-- Directions for this task --
When you copy the data that follows, reproduce every word exactly and leave out the images.

[Items from a data source]
-- -- --

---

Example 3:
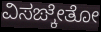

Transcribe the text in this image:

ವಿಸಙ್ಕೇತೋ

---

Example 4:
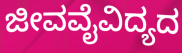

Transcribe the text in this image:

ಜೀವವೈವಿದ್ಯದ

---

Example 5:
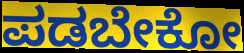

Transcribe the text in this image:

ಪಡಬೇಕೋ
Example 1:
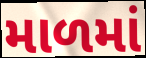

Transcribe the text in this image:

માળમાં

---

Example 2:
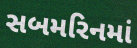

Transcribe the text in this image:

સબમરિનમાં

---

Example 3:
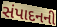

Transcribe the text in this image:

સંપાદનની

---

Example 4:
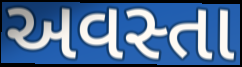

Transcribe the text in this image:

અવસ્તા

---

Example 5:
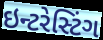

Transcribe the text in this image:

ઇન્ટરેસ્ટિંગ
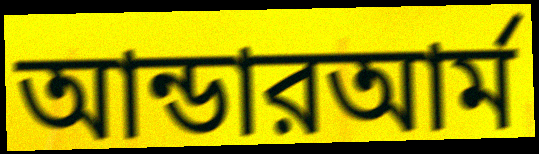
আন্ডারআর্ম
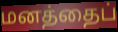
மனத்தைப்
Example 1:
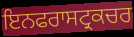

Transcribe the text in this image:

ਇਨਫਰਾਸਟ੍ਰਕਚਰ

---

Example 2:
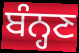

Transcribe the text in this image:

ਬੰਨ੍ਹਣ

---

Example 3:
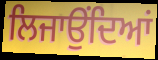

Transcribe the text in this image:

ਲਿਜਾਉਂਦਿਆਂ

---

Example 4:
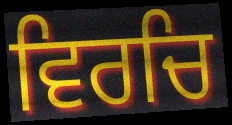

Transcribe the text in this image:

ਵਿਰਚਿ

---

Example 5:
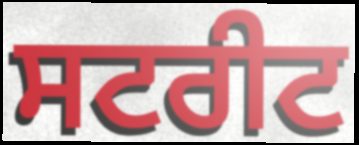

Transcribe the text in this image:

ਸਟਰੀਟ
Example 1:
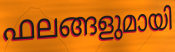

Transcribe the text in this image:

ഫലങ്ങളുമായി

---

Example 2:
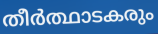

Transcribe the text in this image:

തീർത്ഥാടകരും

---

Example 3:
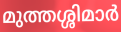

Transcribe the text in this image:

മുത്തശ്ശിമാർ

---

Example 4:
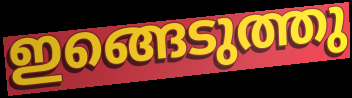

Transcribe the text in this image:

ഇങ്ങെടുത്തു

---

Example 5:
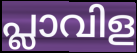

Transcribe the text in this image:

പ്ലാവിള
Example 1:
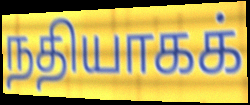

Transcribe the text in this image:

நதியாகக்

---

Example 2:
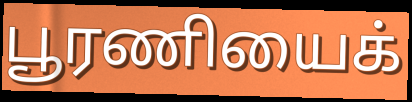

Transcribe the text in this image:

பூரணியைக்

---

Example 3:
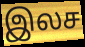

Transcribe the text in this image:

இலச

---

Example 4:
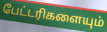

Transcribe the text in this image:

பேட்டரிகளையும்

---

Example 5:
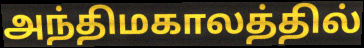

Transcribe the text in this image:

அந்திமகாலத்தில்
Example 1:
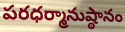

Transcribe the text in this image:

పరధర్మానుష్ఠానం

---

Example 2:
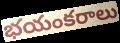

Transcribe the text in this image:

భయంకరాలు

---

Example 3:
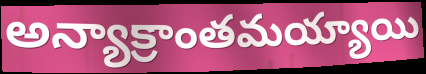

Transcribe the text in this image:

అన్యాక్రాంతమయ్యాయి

-- -- --

-- Task answer --
---

Example 3:

Transcribe the text in this image:

ವಿಸಙ್ಕೇತೋ

---

Example 4:

Transcribe the text in this image:

ಜೀವವೈವಿದ್ಯದ

---

Example 5:

Transcribe the text in this image:

ಪಡಬೇಕೋ
Example 1:

Transcribe the text in this image:

માળમાં

---

Example 2:

Transcribe the text in this image:

સબમરિનમાં

---

Example 3:

Transcribe the text in this image:

સંપાદનની

---

Example 4:

Transcribe the text in this image:

અવસ્તા

---

Example 5:

Transcribe the text in this image:

ઇન્ટરેસ્ટિંગ
আন্ডারআর্ম
மனத்தைப்
Example 1:

Transcribe the text in this image:

ਇਨਫਰਾਸਟ੍ਰਕਚਰ

---

Example 2:

Transcribe the text in this image:

ਬੰਨ੍ਹਣ

---

Example 3:

Transcribe the text in this image:

ਲਿਜਾਉਂਦਿਆਂ

---

Example 4:

Transcribe the text in this image:

ਵਿਰਚਿ

---

Example 5:

Transcribe the text in this image:

ਸਟਰੀਟ
Example 1:

Transcribe the text in this image:

ഫലങ്ങളുമായി

---

Example 2:

Transcribe the text in this image:

തീർത്ഥാടകരും

---

Example 3:

Transcribe the text in this image:

മുത്തശ്ശിമാർ

---

Example 4:

Transcribe the text in this image:

ഇങ്ങെടുത്തു

---

Example 5:

Transcribe the text in this image:

പ്ലാവിള
Example 1:

Transcribe the text in this image:

நதியாகக்

---

Example 2:

Transcribe the text in this image:

பூரணியைக்

---

Example 3:

Transcribe the text in this image:

இலச

---

Example 4:

Transcribe the text in this image:

பேட்டரிகளையும்

---

Example 5:

Transcribe the text in this image:

அந்திமகாலத்தில்
Example 1:

Transcribe the text in this image:

పరధర్మానుష్ఠానం

---

Example 2:

Transcribe the text in this image:

భయంకరాలు

---

Example 3:

Transcribe the text in this image:

అన్యాక్రాంతమయ్యాయి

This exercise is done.